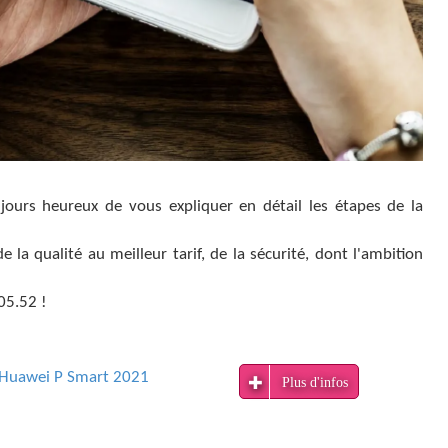
rs heureux de vous expliquer en détail les étapes de la
la qualité au meilleur tarif, de la sécurité, dont l'ambition
05.52 !
Huawei P Smart 2021
Plus d'infos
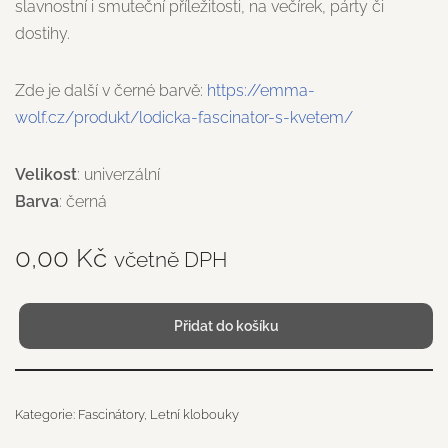
slavnostní i smuteční příležitosti, na večírek, párty či
dostihy.
Zde je další v černé barvě:
https://emma-
wolf.cz/produkt/lodicka-fascinator-s-kvetem/
Velikost
: univerzální
Barva
: černá
0,00
Kč
včetně DPH
Přidat do košíku
Kategorie:
Fascinátory
,
Letní klobouky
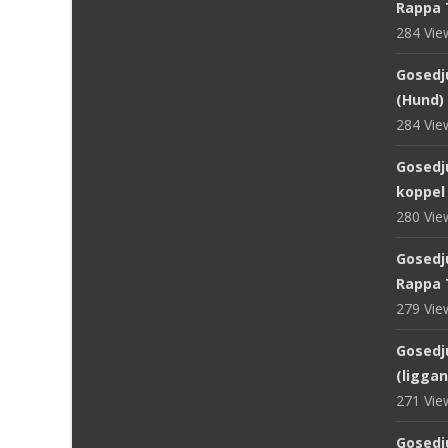
Rappa 
284 Vi
Gosedju
(Hund) 
284 Vi
Gosedj
koppel
280 Vi
Gosedju
Rappa 
279 Vi
Gosedju
(ligga
271 Vi
Gosedj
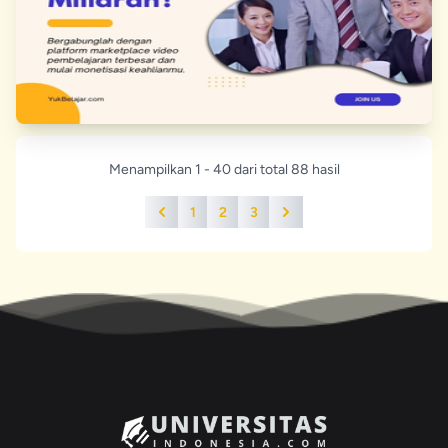
Menampilkan 1 - 40 dari total 88 hasil
1
2
3
Previous
Next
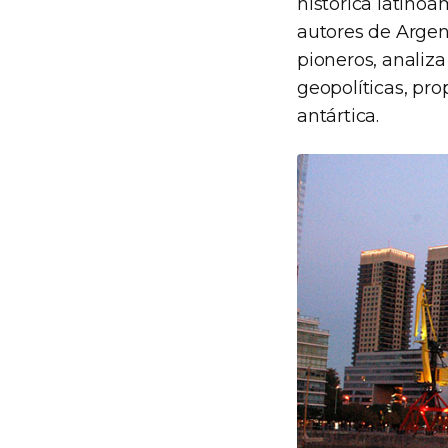
histórica latinoa
autores de Argent
pioneros, analiz
geopolíticas, pr
antártica.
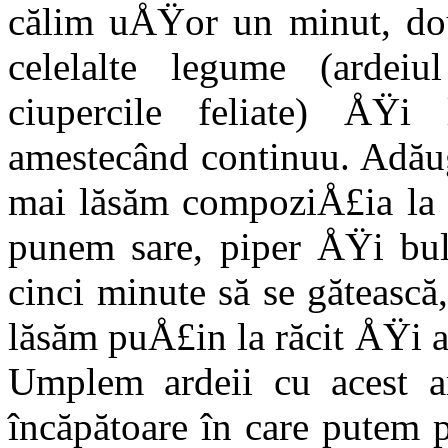
călim uÅŸor un minut, do
celelalte legu­me (ardeiu
ciupercile feliate) ÅŸi 
amestecând continuu. Adă
mai lăsăm compoziÅ£ia la f
punem sare, piper ÅŸi bu
cinci minute să se gătească
lăsăm puÅ£in la ră­cit ÅŸi
Umplem ardeii cu acest a
încăpătoare în care putem p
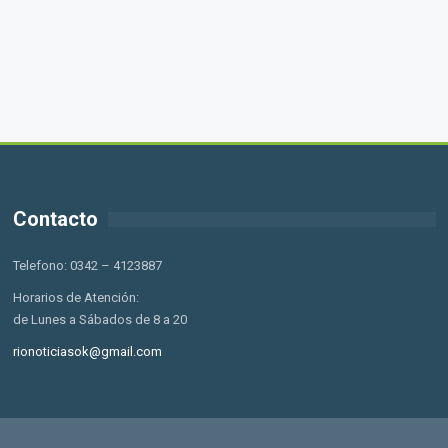
Contacto
Telefono: 0342 – 4123887
Horarios de Atención:
de Lunes a Sábados de 8 a 20
rionoticiasok@gmail.com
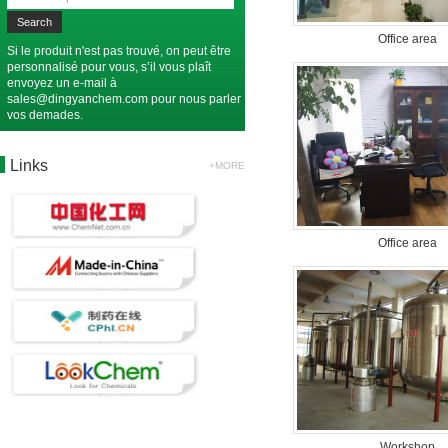
Office area
Si le produit n'est pas trouvé, on peut être
personnalisé pour vous, s’il vous plaît
envoyez un e-mail à
sales@dingyanchem.com
pour nous parler
vos demades.
Links
+MORE
Office area
Workshop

[WORK REQUEST] What lines in the listing include the string "vous"? Copy them out.

[REPLY]
rs heureux de vous expliquer en détail les étapes de la
personnalisé pour vous, s’il vous plaît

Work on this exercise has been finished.